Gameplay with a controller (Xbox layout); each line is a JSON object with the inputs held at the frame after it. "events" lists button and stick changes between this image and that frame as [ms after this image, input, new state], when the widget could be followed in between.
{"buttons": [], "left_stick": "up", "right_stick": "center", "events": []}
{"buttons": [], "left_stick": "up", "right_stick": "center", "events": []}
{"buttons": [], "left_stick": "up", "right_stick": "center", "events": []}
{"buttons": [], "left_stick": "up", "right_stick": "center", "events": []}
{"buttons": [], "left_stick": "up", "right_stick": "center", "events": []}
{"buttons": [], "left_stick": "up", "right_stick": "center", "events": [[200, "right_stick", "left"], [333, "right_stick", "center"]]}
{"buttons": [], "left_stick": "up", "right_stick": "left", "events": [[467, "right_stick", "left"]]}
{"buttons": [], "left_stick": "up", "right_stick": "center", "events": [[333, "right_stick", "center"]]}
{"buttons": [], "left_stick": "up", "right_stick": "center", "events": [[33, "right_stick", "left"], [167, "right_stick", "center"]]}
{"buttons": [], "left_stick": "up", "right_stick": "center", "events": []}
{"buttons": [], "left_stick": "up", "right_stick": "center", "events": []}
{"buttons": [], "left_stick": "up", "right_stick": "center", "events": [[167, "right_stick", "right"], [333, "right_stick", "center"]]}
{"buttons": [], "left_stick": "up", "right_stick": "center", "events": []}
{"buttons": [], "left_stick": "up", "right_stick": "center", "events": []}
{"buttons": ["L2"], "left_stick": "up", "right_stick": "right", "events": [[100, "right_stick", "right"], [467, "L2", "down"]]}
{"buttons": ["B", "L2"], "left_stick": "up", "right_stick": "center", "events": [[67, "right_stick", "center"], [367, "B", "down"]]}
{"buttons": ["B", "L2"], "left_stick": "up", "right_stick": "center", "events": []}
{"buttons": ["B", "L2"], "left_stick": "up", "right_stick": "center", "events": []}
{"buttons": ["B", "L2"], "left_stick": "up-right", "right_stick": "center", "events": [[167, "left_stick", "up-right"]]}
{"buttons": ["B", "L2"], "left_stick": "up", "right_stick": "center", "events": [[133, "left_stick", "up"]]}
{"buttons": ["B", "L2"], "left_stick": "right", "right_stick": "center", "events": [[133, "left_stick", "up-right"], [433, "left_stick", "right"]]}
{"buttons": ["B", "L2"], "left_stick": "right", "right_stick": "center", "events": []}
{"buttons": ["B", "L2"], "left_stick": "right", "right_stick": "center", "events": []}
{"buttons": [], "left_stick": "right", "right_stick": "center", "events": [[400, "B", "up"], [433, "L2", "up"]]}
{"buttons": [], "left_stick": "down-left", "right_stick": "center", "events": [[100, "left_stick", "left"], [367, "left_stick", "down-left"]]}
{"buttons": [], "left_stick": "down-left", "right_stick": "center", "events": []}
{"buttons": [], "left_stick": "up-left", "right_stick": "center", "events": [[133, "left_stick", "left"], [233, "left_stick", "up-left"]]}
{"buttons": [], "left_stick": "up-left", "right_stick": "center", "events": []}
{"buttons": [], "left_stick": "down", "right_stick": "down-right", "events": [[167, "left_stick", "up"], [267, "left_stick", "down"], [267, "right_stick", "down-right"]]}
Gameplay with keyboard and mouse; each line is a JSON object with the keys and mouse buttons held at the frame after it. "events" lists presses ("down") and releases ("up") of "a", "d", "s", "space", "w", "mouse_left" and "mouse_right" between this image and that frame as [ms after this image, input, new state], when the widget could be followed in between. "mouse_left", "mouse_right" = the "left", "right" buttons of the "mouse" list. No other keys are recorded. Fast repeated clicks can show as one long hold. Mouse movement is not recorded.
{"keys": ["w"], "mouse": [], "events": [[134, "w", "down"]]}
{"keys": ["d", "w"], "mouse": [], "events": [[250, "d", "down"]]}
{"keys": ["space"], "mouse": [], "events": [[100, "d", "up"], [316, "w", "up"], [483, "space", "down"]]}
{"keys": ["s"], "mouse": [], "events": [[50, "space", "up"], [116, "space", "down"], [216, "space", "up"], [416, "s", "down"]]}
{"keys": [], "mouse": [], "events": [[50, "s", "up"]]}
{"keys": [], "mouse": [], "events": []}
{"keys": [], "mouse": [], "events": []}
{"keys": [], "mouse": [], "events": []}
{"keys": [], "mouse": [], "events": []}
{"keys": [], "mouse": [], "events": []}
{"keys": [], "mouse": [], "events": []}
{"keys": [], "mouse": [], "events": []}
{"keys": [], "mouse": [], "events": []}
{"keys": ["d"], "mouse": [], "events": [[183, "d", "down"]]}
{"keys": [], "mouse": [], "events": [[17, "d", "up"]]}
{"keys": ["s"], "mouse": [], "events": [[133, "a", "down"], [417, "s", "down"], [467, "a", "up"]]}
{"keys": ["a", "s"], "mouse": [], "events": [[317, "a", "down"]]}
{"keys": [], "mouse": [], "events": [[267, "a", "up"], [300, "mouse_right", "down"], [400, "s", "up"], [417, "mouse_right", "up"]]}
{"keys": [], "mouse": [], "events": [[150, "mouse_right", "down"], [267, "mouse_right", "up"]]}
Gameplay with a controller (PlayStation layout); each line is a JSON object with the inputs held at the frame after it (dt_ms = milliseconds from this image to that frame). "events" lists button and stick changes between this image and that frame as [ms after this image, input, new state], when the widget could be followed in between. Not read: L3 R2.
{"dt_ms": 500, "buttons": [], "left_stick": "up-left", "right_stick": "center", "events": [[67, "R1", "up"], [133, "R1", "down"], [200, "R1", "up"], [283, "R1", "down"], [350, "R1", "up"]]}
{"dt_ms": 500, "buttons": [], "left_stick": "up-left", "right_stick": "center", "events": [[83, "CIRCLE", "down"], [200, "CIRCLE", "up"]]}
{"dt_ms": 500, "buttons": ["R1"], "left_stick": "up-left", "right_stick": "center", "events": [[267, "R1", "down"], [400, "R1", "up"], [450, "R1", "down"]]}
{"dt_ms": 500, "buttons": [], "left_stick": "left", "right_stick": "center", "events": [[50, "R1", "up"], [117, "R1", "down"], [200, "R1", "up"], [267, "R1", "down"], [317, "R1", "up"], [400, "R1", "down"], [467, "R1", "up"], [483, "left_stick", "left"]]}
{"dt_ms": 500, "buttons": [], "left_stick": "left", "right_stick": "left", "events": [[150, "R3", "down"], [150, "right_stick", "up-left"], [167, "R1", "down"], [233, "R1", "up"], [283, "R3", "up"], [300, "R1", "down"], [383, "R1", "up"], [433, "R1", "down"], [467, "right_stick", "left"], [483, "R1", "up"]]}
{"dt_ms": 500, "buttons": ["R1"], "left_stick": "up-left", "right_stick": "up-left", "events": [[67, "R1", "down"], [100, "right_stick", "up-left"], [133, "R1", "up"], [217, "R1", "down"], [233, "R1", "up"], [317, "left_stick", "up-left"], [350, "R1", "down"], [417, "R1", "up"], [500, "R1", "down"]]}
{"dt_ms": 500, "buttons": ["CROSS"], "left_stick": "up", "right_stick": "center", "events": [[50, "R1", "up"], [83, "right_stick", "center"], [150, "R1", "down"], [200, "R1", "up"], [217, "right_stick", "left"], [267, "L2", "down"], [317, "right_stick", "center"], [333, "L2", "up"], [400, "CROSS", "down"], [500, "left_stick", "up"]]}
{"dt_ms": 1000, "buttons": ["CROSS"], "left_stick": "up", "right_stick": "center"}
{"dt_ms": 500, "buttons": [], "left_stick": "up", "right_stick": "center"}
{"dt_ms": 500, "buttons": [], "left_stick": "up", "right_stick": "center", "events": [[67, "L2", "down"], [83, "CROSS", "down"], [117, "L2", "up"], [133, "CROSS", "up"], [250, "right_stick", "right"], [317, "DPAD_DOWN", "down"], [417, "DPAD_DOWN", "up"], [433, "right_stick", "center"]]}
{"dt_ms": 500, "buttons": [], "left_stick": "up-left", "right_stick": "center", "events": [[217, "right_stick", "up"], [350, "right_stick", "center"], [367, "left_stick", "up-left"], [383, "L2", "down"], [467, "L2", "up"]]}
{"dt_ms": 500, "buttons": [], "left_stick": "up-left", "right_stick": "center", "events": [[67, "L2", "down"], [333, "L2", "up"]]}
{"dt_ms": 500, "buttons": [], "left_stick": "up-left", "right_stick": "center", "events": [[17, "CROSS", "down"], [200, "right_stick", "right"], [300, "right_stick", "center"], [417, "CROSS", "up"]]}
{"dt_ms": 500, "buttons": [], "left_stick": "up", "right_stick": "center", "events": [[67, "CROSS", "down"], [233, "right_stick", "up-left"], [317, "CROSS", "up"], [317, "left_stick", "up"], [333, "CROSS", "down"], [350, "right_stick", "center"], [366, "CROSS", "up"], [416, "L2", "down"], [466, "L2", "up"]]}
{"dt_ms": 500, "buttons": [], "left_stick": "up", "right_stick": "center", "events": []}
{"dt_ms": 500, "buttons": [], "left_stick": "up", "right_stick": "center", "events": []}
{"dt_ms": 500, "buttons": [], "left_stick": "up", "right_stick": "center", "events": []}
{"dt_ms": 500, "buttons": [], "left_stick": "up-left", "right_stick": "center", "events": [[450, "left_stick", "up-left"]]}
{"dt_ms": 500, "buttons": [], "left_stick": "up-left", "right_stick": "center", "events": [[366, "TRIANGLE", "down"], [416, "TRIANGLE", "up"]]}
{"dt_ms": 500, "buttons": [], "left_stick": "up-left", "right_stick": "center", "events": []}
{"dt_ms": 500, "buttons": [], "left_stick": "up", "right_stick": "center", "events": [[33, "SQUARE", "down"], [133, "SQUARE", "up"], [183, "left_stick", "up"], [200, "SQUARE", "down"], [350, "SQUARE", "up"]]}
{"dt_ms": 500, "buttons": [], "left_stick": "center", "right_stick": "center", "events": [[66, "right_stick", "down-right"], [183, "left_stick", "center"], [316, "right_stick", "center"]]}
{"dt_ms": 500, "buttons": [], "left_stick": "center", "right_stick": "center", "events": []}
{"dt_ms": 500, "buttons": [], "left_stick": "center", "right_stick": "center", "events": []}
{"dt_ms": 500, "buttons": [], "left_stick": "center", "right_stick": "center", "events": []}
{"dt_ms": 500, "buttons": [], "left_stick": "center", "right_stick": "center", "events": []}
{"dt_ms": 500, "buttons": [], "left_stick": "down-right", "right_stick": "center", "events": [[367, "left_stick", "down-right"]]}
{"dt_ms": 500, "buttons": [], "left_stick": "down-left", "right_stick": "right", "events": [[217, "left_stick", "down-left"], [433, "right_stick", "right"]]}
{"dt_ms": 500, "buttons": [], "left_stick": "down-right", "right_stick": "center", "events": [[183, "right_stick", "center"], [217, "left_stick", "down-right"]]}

══════

[Task description] A single number is required: how many lines in these records contain "lists".

[Answer section] 3